The Altar of Sacrifice
Les Frères Chapuisats
Bâtisseurs empiriques de projets utopiques, les Frères Chapuisat procèdent à la lisière de la sculpture et de l’architecture, en corps-à-corps avec l’espace. Terrier rhizomatique, labyrinthe, tour de Babel, excroissance pénétrable, grotte ou belvédère: leurs œuvres prennent souvent la forme d’habitacles aux charmes ambigus, à la fois nids douillets et pièges claustrophobes, gangues protectrices et invitations à la mobilité, à l’improvisation.
The Altar of Sacrifice
Résidence, Installation
01.2013 — 12.2014
Lieu
Campus HEC
Avant d’évoquer la grotte des Frères Chapuisat, il faut parler de sa recherche. On sait qu’elle est là, quelque part dans les bois du campus.
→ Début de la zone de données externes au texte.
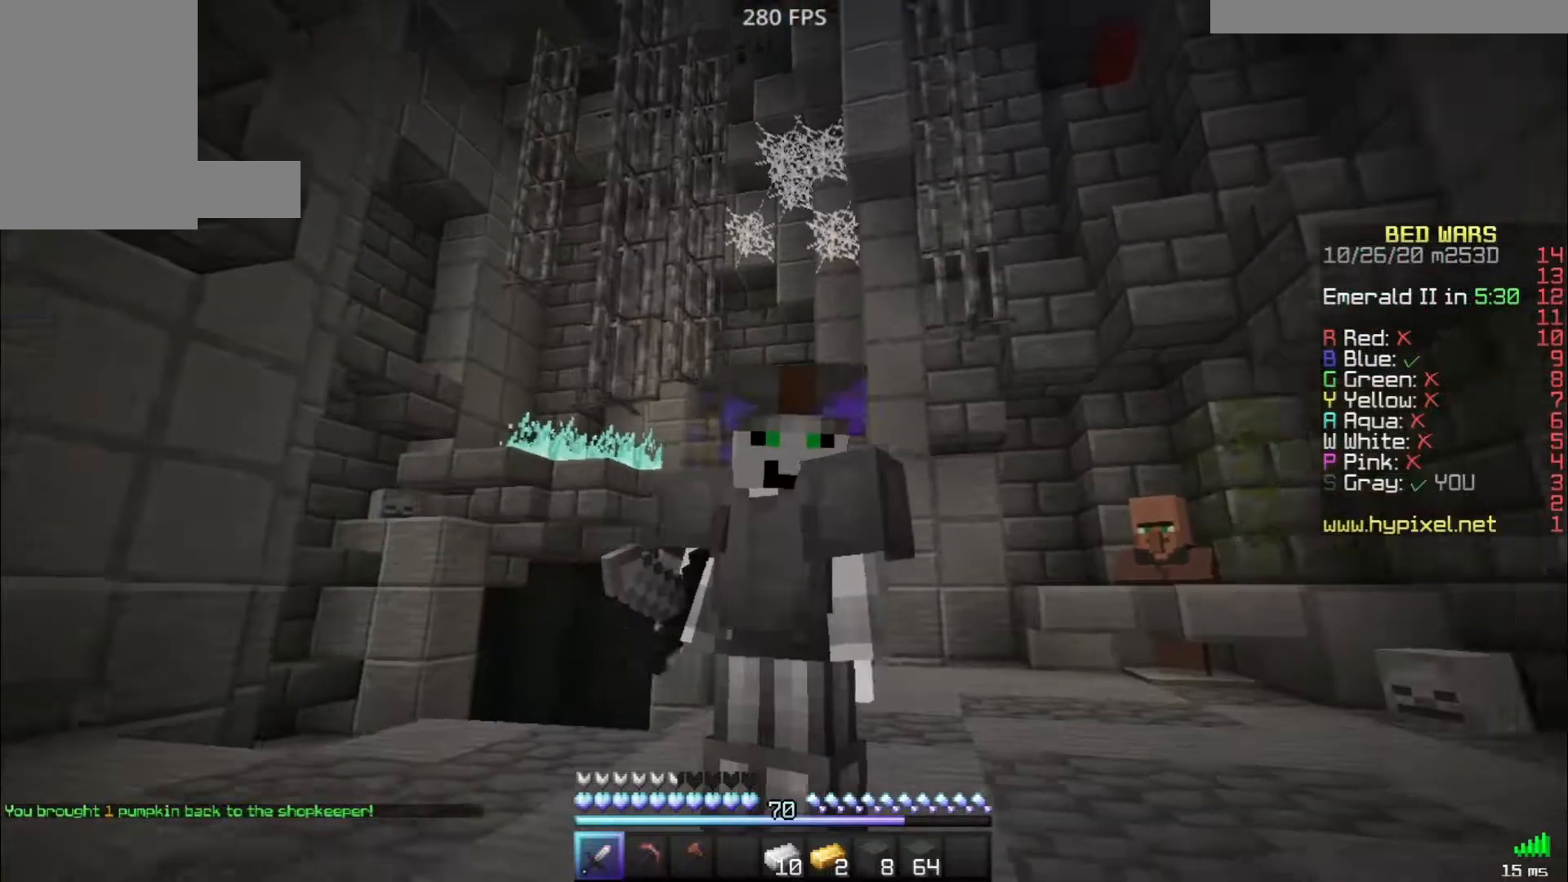
{"keys": [], "mouse": [], "events": [[150, "mouse_right", "down"], [267, "mouse_right", "up"]]}
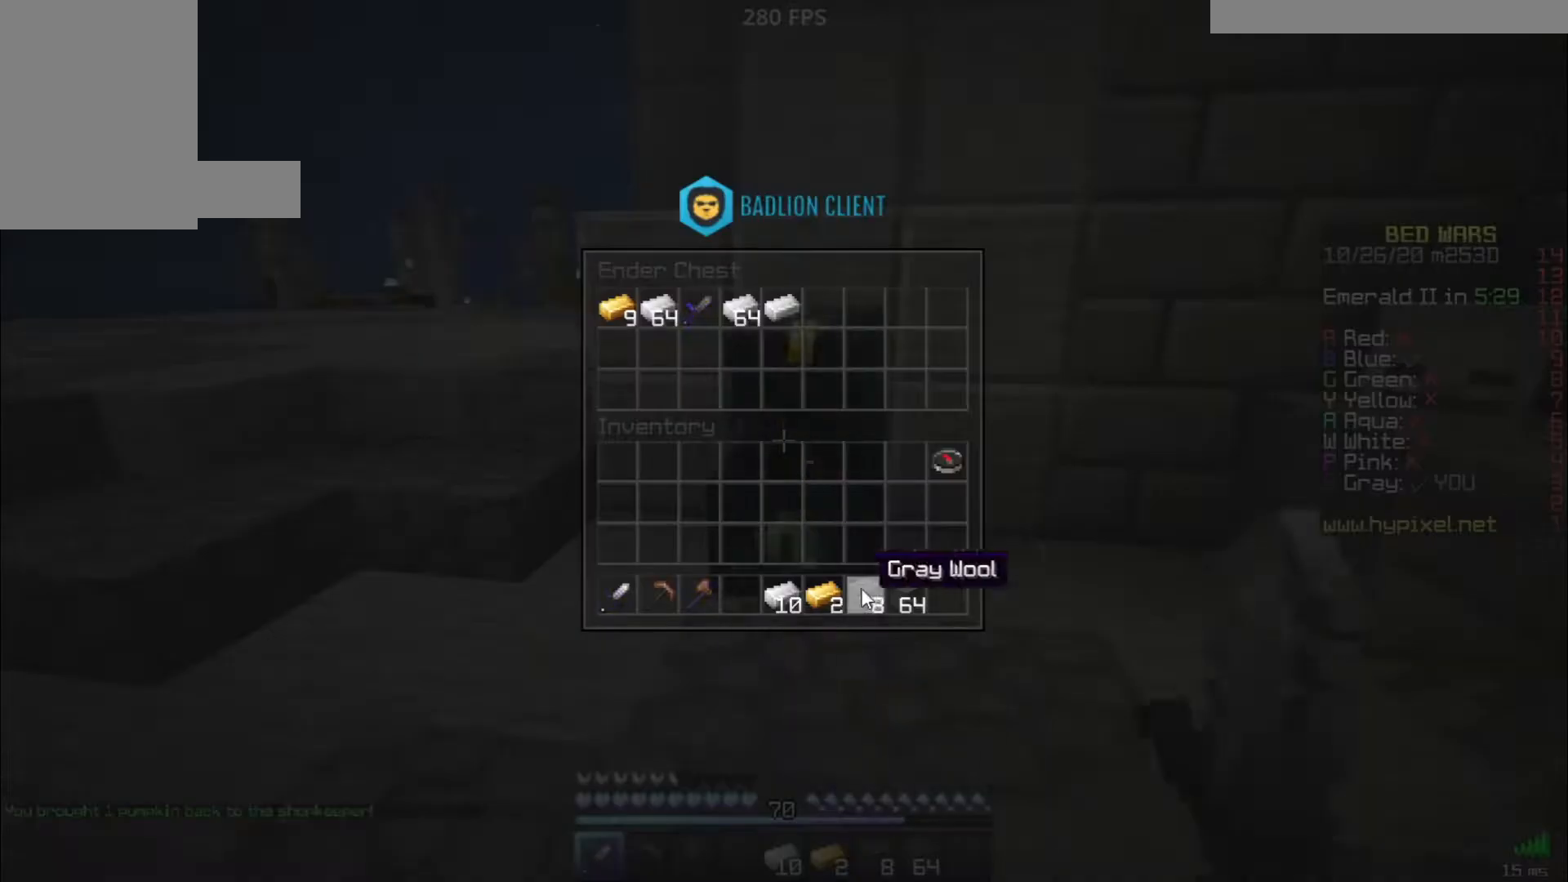
{"keys": [], "mouse": [], "events": []}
On nous a dit qu’elle était en contrebas, juste avant d’arriver au lac artificiel qui reflète inlassablement le château XVIIIe encaissé à l’extrémité de la propriété. Alentour, un homme pêche, une jeune femme croise notre chemin avec son labrador, deux élèves joggent. Tous ont l’air de savoir, mais font comme si de rien n’était.
On chauffe, on aperçoit l’entrée de la grotte maniériste du XIXe sur laquelle, on nous a prévenus, les Chapuisat se sont appuyés pour la leur. S’ouvre un espace pseudo-minéral, imitant la formation naturelle des pierres. Une cascade ornementale sert élégamment de motif visuel et sonore à cet écrin de voluptés libertines, comme il était d’usage à l’époque des jardins de fabrique. Quelques canettes hors d’âge et une chaise sans dossier jonchent la roche artificielle. Entre l’érotisme au jardin du temps des courtisanes et la réunion de teenagers sur le mode feux de camp-pétard, il nous semble surprendre la Pompadour en plein rendez-vous galant avec le môme de Ken Park.
Une première percée en lucarne nous a conduits sur une fausse piste, on poursuit, on contourne par la droite une sorte de chambranle rocheux qui nous ramène vers le sous-bois, on distingue un orifice minéral contre un talus. Terrier dans tumulus. On pense à Lewis Carroll, puis à la Marilou de Gainsbourg. C’est ici, c’est sûr, il va s’agir de passer de l’autre côté. On sait dorénavant que s’ouvre devant nous un espace à l’intersection de la rêverie et du jeu, qui nous propose, comme un outil en avance sur l’invention de son application, de concevoir l’usage du site par la pratique que nous en ferons.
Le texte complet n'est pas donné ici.